A las 08:00 del siguiente día sale del turno. Y al ingresar a su casa se desinfecta. Pero Tatiana y su esposo (policía) decidieron usar mascarillas incluso ahí, para proteger a sus dos hijas de 17 y 10 años y a su pequeño, de 5.
Admite que ha necesitado de teleasistencia psicológica para ganar fuerzas. Le dolió mucho el Día de la Madre ver partir a una señora, que no resistió. El médico tuvo que comunicarle a su familia lo ocurrido, por teléfono, ya que ahora no hay visitas ni nadie en las salas de espera, para evitar focos de contagio.

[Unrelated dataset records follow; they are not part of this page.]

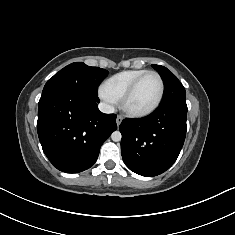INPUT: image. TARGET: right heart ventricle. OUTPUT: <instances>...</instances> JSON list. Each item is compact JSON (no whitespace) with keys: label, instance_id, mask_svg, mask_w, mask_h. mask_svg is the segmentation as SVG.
I'll return each instance as SVG.
<instances>
[{"label":"right heart ventricle","instance_id":"right-heart-ventricle-1","mask_svg":"<svg viewBox=\"0 0 235 235\" xmlns=\"http://www.w3.org/2000/svg\"><path fill=\"white\" fill-rule=\"evenodd\" d=\"M146 69H130L116 73L105 80L102 87L110 93L117 101L121 100L123 94L131 83L140 75L145 73Z\"/></svg>","mask_w":235,"mask_h":235}]
</instances>
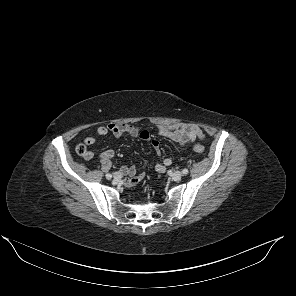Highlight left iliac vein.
I'll use <instances>...</instances> for the list:
<instances>
[{"mask_svg":"<svg viewBox=\"0 0 296 296\" xmlns=\"http://www.w3.org/2000/svg\"><path fill=\"white\" fill-rule=\"evenodd\" d=\"M171 178L174 181H179L182 178V173L180 171H175L171 174Z\"/></svg>","mask_w":296,"mask_h":296,"instance_id":"obj_1","label":"left iliac vein"}]
</instances>
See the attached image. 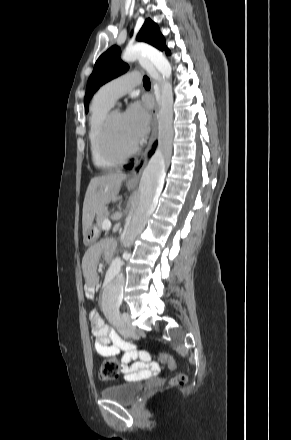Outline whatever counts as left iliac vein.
<instances>
[{"label":"left iliac vein","mask_w":291,"mask_h":440,"mask_svg":"<svg viewBox=\"0 0 291 440\" xmlns=\"http://www.w3.org/2000/svg\"><path fill=\"white\" fill-rule=\"evenodd\" d=\"M121 319H122V322H123L124 325H125L124 335H125L126 337H131V336L136 332V329H135V327L131 324L130 314L127 313V312H123V313L121 314Z\"/></svg>","instance_id":"left-iliac-vein-1"}]
</instances>
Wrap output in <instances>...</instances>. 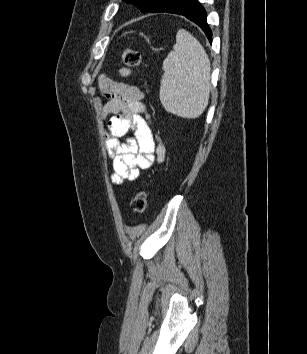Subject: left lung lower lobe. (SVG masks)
<instances>
[{
	"instance_id": "0a47b994",
	"label": "left lung lower lobe",
	"mask_w": 307,
	"mask_h": 354,
	"mask_svg": "<svg viewBox=\"0 0 307 354\" xmlns=\"http://www.w3.org/2000/svg\"><path fill=\"white\" fill-rule=\"evenodd\" d=\"M157 12H167L185 16L187 19L196 23L203 30L210 43H212V31L207 24V14L198 0H169L166 5Z\"/></svg>"
}]
</instances>
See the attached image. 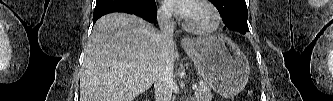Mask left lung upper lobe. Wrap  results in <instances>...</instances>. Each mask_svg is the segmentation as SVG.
<instances>
[{"label": "left lung upper lobe", "instance_id": "left-lung-upper-lobe-1", "mask_svg": "<svg viewBox=\"0 0 333 101\" xmlns=\"http://www.w3.org/2000/svg\"><path fill=\"white\" fill-rule=\"evenodd\" d=\"M218 9L226 27L241 33L242 29H248L247 6L242 0H210ZM225 29V27H224Z\"/></svg>", "mask_w": 333, "mask_h": 101}]
</instances>
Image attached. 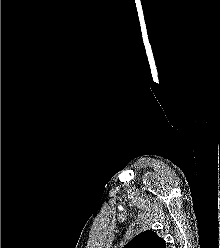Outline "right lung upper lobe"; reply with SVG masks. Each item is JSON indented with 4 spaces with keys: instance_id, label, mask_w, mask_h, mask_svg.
Segmentation results:
<instances>
[{
    "instance_id": "cb5924a9",
    "label": "right lung upper lobe",
    "mask_w": 220,
    "mask_h": 248,
    "mask_svg": "<svg viewBox=\"0 0 220 248\" xmlns=\"http://www.w3.org/2000/svg\"><path fill=\"white\" fill-rule=\"evenodd\" d=\"M123 248H166V244L154 231L147 230L135 236Z\"/></svg>"
}]
</instances>
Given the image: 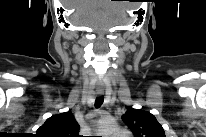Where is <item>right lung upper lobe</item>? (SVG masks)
<instances>
[{"instance_id":"cb5924a9","label":"right lung upper lobe","mask_w":206,"mask_h":137,"mask_svg":"<svg viewBox=\"0 0 206 137\" xmlns=\"http://www.w3.org/2000/svg\"><path fill=\"white\" fill-rule=\"evenodd\" d=\"M79 125L70 111L53 115L38 128V137H77Z\"/></svg>"}]
</instances>
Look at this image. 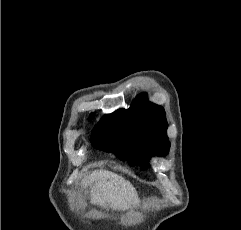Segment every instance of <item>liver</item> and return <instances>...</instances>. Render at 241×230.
<instances>
[{"label": "liver", "instance_id": "6515ba94", "mask_svg": "<svg viewBox=\"0 0 241 230\" xmlns=\"http://www.w3.org/2000/svg\"><path fill=\"white\" fill-rule=\"evenodd\" d=\"M91 179L96 182L92 192V203L105 207L107 202L110 206L120 207L137 200L133 186L115 173L100 170L94 172Z\"/></svg>", "mask_w": 241, "mask_h": 230}]
</instances>
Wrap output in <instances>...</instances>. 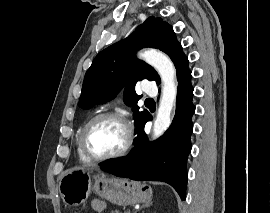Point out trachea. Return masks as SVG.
<instances>
[{"label": "trachea", "mask_w": 270, "mask_h": 213, "mask_svg": "<svg viewBox=\"0 0 270 213\" xmlns=\"http://www.w3.org/2000/svg\"><path fill=\"white\" fill-rule=\"evenodd\" d=\"M150 101H153V99L152 98L146 99V102H150Z\"/></svg>", "instance_id": "trachea-1"}]
</instances>
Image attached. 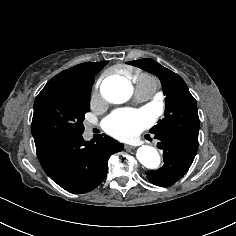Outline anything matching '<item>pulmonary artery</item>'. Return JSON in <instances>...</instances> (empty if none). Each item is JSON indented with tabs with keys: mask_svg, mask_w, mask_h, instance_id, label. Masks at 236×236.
Segmentation results:
<instances>
[{
	"mask_svg": "<svg viewBox=\"0 0 236 236\" xmlns=\"http://www.w3.org/2000/svg\"><path fill=\"white\" fill-rule=\"evenodd\" d=\"M155 89L147 88V87H136L135 88V96L139 100H148L154 94ZM91 128V127H90Z\"/></svg>",
	"mask_w": 236,
	"mask_h": 236,
	"instance_id": "e3ab8cb5",
	"label": "pulmonary artery"
}]
</instances>
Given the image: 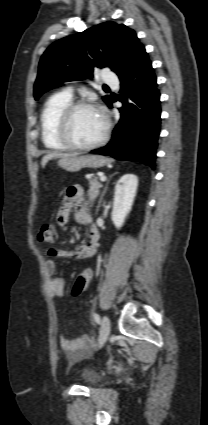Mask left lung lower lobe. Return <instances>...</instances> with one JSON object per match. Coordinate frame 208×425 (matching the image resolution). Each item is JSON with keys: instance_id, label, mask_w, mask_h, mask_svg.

Su colega del Andrade Marín, el intensivista Segundo Lasluisa, entiende el dolor de la auxiliar de enfermería. Él ha llorado con sus pacientes. Cada quien reacciona diferente -comenta- algunas personas se ponen histéricas, otras gritan o se enojan porque están aisladas, sin familiares cerca.
“Este es un enemigo invisible. Mide menos de 0,5 micras (la micra es la milésima parte de 1 milímetro). No se sabe en dónde está. Puede hallarse en la manilla de la puerta, en la ventana, en la mesa del comedor o en la estación de enfermería”, apunta el médico.
Uno de sus pacientes fue Edwin Herrera, conductor de Emaseo, de 51 años. Ya en su domicilio, con alta hospitalaria, relata que desde el inicio les dieron charlas y equipos de protección. Pero sabía que estaban más expuestos, por el contacto con la gente y la basura. Por eso él “hasta tomaba bebidas naturales para reforzar el sistema inmunológico”.
El 26 de abril ingresó al hospital. Sintió miedo a lo desconocido. Salió el 2 de mayo, para seguir tratándose en casa. Su hermano y su esposa, de 36 años; sus hijos de 2 y 13; y hasta su mamá, de 71, se contagiaron. Se hicieron exámenes en un laboratorio privado. Y se recuperan sin mayores síntomas. “Mi hermano pensó que no me volvería a ver. Pero estamos batallando, quiero volver ya a trabajar con mis amigos”.